[EXERCISE BRIEF]
Each record is to be given again without alteration.

[TASK DATA]
═══

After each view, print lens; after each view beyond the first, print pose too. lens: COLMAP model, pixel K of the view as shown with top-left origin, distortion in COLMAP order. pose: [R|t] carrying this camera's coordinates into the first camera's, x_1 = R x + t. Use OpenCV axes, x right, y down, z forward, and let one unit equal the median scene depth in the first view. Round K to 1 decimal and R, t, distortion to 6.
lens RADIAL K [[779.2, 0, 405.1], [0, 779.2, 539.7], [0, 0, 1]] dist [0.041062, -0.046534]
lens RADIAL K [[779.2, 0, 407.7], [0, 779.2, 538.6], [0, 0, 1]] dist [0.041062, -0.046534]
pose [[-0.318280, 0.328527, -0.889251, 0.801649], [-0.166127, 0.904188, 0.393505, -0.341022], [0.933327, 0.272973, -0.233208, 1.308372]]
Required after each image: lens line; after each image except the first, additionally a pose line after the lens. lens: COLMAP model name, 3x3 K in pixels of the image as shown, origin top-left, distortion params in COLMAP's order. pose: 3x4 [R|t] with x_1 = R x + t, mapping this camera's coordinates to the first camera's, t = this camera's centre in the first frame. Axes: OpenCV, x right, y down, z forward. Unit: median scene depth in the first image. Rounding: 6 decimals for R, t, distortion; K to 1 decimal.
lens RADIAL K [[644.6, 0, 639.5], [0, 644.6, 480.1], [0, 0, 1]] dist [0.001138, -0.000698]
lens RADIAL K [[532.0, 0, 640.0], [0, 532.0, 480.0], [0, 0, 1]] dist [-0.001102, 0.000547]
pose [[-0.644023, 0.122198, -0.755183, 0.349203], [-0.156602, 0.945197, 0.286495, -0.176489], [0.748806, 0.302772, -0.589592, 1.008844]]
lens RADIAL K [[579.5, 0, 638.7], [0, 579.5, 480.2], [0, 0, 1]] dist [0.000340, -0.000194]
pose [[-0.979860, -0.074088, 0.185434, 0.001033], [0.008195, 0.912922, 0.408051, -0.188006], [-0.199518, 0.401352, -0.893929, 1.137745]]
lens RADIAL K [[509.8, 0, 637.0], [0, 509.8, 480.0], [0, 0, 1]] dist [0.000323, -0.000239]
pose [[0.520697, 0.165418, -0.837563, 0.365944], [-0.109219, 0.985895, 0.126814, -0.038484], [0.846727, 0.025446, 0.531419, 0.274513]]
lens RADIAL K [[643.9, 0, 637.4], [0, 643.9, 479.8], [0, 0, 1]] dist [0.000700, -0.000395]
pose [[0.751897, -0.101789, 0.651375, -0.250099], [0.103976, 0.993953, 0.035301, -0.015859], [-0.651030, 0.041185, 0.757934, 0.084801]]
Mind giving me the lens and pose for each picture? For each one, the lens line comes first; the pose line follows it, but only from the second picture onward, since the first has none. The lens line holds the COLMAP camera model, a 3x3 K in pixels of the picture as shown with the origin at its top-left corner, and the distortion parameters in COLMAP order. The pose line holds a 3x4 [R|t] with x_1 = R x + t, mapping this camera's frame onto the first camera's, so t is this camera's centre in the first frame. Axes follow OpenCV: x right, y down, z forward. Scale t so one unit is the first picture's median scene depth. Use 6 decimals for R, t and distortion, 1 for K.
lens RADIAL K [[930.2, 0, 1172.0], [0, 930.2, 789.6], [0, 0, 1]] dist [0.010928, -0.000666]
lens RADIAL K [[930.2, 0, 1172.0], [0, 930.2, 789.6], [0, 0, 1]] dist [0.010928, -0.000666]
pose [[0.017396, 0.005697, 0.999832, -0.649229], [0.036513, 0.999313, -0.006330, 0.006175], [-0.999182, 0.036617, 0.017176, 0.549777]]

═══

[SOLUTION FOR THIS EXERCISE]
After each view, print lens; after each view beyond the first, print pose too. lens: COLMAP model, pixel K of the view as shown with top-left origin, distortion in COLMAP order. pose: [R|t] carrying this camera's coordinates into the first camera's, x_1 = R x + t. Use OpenCV axes, x right, y down, z forward, and let one unit equal the median scene depth in the first view. Round K to 1 decimal and R, t, distortion to 6.
lens RADIAL K [[779.2, 0, 405.1], [0, 779.2, 539.7], [0, 0, 1]] dist [0.041062, -0.046534]
lens RADIAL K [[779.2, 0, 407.7], [0, 779.2, 538.6], [0, 0, 1]] dist [0.041062, -0.046534]
pose [[-0.318280, 0.328527, -0.889251, 0.801649], [-0.166127, 0.904188, 0.393505, -0.341022], [0.933327, 0.272973, -0.233208, 1.308372]]
Required after each image: lens line; after each image except the first, additionally a pose line after the lens. lens: COLMAP model name, 3x3 K in pixels of the image as shown, origin top-left, distortion params in COLMAP's order. pose: 3x4 [R|t] with x_1 = R x + t, mapping this camera's coordinates to the first camera's, t = this camera's centre in the first frame. Axes: OpenCV, x right, y down, z forward. Unit: median scene depth in the first image. Rounding: 6 decimals for R, t, distortion; K to 1 decimal.
lens RADIAL K [[644.6, 0, 639.5], [0, 644.6, 480.1], [0, 0, 1]] dist [0.001138, -0.000698]
lens RADIAL K [[532.0, 0, 640.0], [0, 532.0, 480.0], [0, 0, 1]] dist [-0.001102, 0.000547]
pose [[-0.644023, 0.122198, -0.755183, 0.349203], [-0.156602, 0.945197, 0.286495, -0.176489], [0.748806, 0.302772, -0.589592, 1.008844]]
lens RADIAL K [[579.5, 0, 638.7], [0, 579.5, 480.2], [0, 0, 1]] dist [0.000340, -0.000194]
pose [[-0.979860, -0.074088, 0.185434, 0.001033], [0.008195, 0.912922, 0.408051, -0.188006], [-0.199518, 0.401352, -0.893929, 1.137745]]
lens RADIAL K [[509.8, 0, 637.0], [0, 509.8, 480.0], [0, 0, 1]] dist [0.000323, -0.000239]
pose [[0.520697, 0.165418, -0.837563, 0.365944], [-0.109219, 0.985895, 0.126814, -0.038484], [0.846727, 0.025446, 0.531419, 0.274513]]
lens RADIAL K [[643.9, 0, 637.4], [0, 643.9, 479.8], [0, 0, 1]] dist [0.000700, -0.000395]
pose [[0.751897, -0.101789, 0.651375, -0.250099], [0.103976, 0.993953, 0.035301, -0.015859], [-0.651030, 0.041185, 0.757934, 0.084801]]
Mind giving me the lens and pose for each picture? For each one, the lens line comes first; the pose line follows it, but only from the second picture onward, since the first has none. The lens line holds the COLMAP camera model, a 3x3 K in pixels of the picture as shown with the origin at its top-left corner, and the distortion parameters in COLMAP order. The pose line holds a 3x4 [R|t] with x_1 = R x + t, mapping this camera's frame onto the first camera's, so t is this camera's centre in the first frame. Axes follow OpenCV: x right, y down, z forward. Scale t so one unit is the first picture's median scene depth. Use 6 decimals for R, t and distortion, 1 for K.
lens RADIAL K [[930.2, 0, 1172.0], [0, 930.2, 789.6], [0, 0, 1]] dist [0.010928, -0.000666]
lens RADIAL K [[930.2, 0, 1172.0], [0, 930.2, 789.6], [0, 0, 1]] dist [0.010928, -0.000666]
pose [[0.017396, 0.005697, 0.999832, -0.649229], [0.036513, 0.999313, -0.006330, 0.006175], [-0.999182, 0.036617, 0.017176, 0.549777]]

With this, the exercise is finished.